Type II taste cells participate in mucosal immune surveillance

Abstract

The oral microbiome is second only to its intestinal counterpart in diversity and abundance, but its effects on taste cells remains largely unexplored. Using single-cell RNASeq, we found that mouse taste cells, in particular, sweet and umami receptor cells that express taste 1 receptor member 3 (Tas1r3), have a gene expression signature reminiscent of Microfold (M) cells, a central player in immune surveillance in the mucosa-associated lymphoid tissue (MALT) such as those in the Peyer's patch and tonsils. Administration of tumor necrosis factor ligand superfamily member 11 (TNFSF11; also known as RANKL), a growth factor required for differentiation of M cells, dramatically increased M cell proliferation and marker gene expression in the taste papillae and in cultured taste organoids from wild-type (WT) mice. Taste papillae and organoids from knockout mice lacking Spib (SpibKO), a RANKL-regulated transcription factor required for M cell development and regeneration on the other hand, failed to respond to RANKL. Taste papillae from SpibKO mice also showed reduced expression of NF-κB signaling pathway components and proinflammatory cytokines and attracted fewer immune cells. However, lipopolysaccharide-induced expression of cytokines was strongly up-regulated in SpibKO mice compared to their WT counterparts. Like M cells, taste cells from WT but not SpibKO mice readily took up fluorescently labeled microbeads, a proxy for microbial transcytosis. The proportion of taste cell subtypes are unaltered in SpibKO mice; however, they displayed increased attraction to sweet and umami taste stimuli. We propose that taste cells are involved in immune surveillance and may tune their taste responses to microbial signaling and infection.

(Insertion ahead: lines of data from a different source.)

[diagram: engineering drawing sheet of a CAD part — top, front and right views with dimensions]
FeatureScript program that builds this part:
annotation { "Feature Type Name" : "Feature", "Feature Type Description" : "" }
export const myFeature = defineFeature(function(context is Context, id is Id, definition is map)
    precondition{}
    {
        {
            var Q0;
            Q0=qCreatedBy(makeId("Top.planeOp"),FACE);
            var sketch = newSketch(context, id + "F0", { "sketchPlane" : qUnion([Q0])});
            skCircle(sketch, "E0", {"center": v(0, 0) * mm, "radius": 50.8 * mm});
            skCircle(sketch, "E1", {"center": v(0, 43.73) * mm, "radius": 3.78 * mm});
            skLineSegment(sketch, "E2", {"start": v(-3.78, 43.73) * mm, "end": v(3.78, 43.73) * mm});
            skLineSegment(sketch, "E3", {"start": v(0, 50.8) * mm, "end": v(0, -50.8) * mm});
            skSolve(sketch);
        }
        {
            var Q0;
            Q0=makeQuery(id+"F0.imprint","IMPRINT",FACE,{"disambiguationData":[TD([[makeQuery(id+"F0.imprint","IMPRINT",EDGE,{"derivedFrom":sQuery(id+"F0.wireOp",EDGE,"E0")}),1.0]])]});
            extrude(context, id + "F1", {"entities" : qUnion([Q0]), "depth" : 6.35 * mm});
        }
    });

Fig 1. RNAScope analysis of M cell marker gene expression in taste cells.

RNAscope Hiplex fluorescence assay was used to determine the coexpression of Spib (A-D), Gp2 (E-H), and Tnfrsf11a (I-L) with the taste cell markers Tas1r3, Gnat3, Trpm5, and Ddc in the CVP. Strong coexpression of Spib is observed with Tas1r3 and Trpm5 and less strong coexpression was observed with Gnat3 and Ddc. Gp2 tended to me more correlated with type II taste cells, while Tnfrsf11a expression is evenly distributed among all taste cell types. Scale bars = 10 μm.

Fig 2. SPIB is coexpressed with T1R3.

Double-labeled immunofluorescence confocal microscopy of CVP and FOP sections with antibodies against SPIB and type II taste cell markers TRPM5 (A, F), T1R3 (B, G), and GNAT3 (C, H), the type III taste receptor marker CAR4 (D, I), and the type I taste cell marker ENTPD2 (E, J) show frequent coexpression of SPIB with T1R3 and less frequently with TRPM5 and GNAT3 and negligible coexpression with CAR4 and ENTPD2. Nuclei are counterstained blue with DAPI. Scale bar, 50 μm.

Fig 3. Spib knockout mice have impaired immune responses.

(A-F) Indirect immunofluorescence confocal microscopy of CVP sections from WT and Spib^KO mice stained with antibodies against mouse immune cell markers CD45 (A, D), CD11B (B, E), and CD3 (C, F). Compared to WT mice, Spib^KO mice had fewer immune cells in the CVP. (G-H) Uptake of 200-nm diameter fluorescent beads in taste cells from CVP of WT (G) and Spib^KO mice (H) were observed using confocal microscopy. Taste cells are visualized by staining with a pan-taste cell marker KCNQ1 in panels A-H. (I) Uptake of beads was quantitated by image analysis and normalized so that the average uptake in WT mice was 1.0. (The data underlying the graphs can be found in Data I in S6_Data.) Compared to WT mice, Spib^KO mice took up fewer beads. ***p < .001. Scale bars, 50 μm.

Fig 4. Spib^KO mice show increased behavioral attraction to sweet and umami tastants.

Brief access tests were used to measure behavioral responses to sweet (sucrose and sucralose, A and B), umami (monopotassium glutamate [MPG], C), bitter (denatonium, D), salty (NaCl, E), and sour (citric acid, F) taste stimuli. (The data underlying the graphs can be found in Data A-F in S8_Data.) Compared to littermate control WT mice, Spib^KO mice show increased lick responses to sweet and umami (sucrose and MPG), while the responses to other taste stimuli are unchanged. Lick ratios were calculated by dividing the number of licks to a taste solution by the number of licks to water in each test session. Data are means ± SEM analyzed with two-way ANOVA with post hoc t test. N = 12 (WT mice) and 14 (Spib^KO mice). *p < .05, **p < .01.